Carbon Nanotubes—Potent Carriers for Targeted Drug Delivery in Rheumatoid Arthritis

• Published in: Pharmaceutics Vol. 13; no. 4; p. 453
• Main Authors: Kofoed Andersen, Camilla, Khatri, Sangita, Hansen, Jonas, Slott, Sofie, Pavan Parvathaneni, Rohith, Mendes, Ana C., Chronakis, Ioannis S., Hung, Shu-Chen, Rajasekaran, Narendiran, Ma, Zhuoran, Zhu, Shoujun, Dai, Hongjie, Mellins, Elizabeth D., Astakhova, Kira
• Format: Journal Article
• Language: English
• Published: Switzerland MDPI AG 27.03.2021; MDPI
• Subjects: Carbon; carbon nanotubes; Cartilage; Efficiency; Gene therapy; Nanomaterials; Polyethylene glycol; Reagents; Rheumatoid arthritis; siRNA; Tumor necrosis factor-TNF; United States > US; Germany; carbon nanotubes; rheumatoid arthritis; siRNA
• ISSN: 1999-4923; 1999-4923
• DOI: 10.3390/pharmaceutics13040453

Two types of single-walled carbon nanotubes (SWCNTs), HiPco- and carboxyl-SWCNT, are evaluated as drug carriers for the traditional anti-inflammatory drug methotrexate (MTX) and a small interfering RNA (siRNA) targeting NOTCH1 gene. The nanotubes are solubilized by PEGylation and covalently loaded with MTX. The coupling efficiency (CE%) of MTX is 77–79% for HiPco-SWCNT and 71–83% for carboxyl-SWCNT. siRNA is noncovalently attached to the nanotubes with efficiency of 90–97% for HiPco-SWCNT and 87–98% for carboxyl-SWCNT. Through whole body imaging in the second near-infrared window (NIR-II window, 1000–1700 nm), SWCNTs were found to be selectively accumulated in inflamed joints in a serum transfer mouse model.
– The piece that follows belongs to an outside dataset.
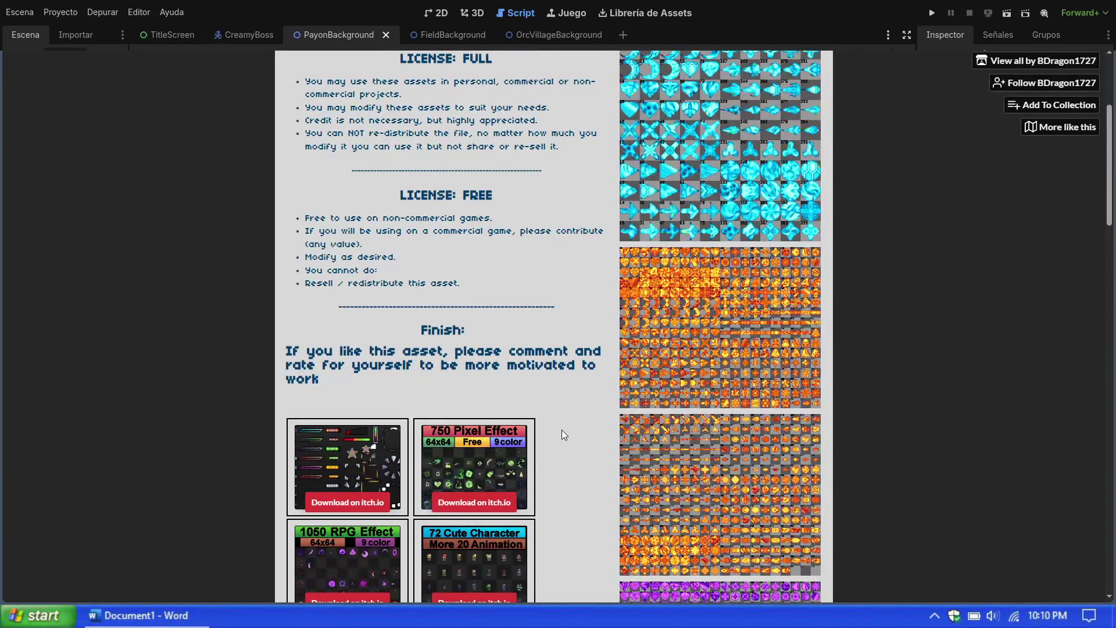
{"action": "scroll", "coordinate": [562, 435], "scroll_direction": "down", "scroll_amount": 8}
{"action": "scroll", "coordinate": [577, 464], "scroll_direction": "down", "scroll_amount": 10}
We further investigated the interactions of the siRNA/MTX loaded nanotubes with human blood and mice bone marrow cells. In human blood, both types of unloaded SWCNTs were associated with B cells, monocytes and neutrophils. Interestingly, loading with MTX suppressed SWCNTs targeting specificity to immune cells, especially B cells; in contrast, loading siRNA alone enhanced the targeting specificity. Loading both MTX and siRNA to carboxyl-SWCNT enhanced targeting specificity to neutrophils and monocytes but not B cells. The targeting specificity of SWCNTs can potentially be adjusted by altering the ratio of MTX and siRNA loaded. The combined results show that carbon nanotubes have the potential for delivery of cargo drugs specifically to immune cells involved in rheumatoid arthritis.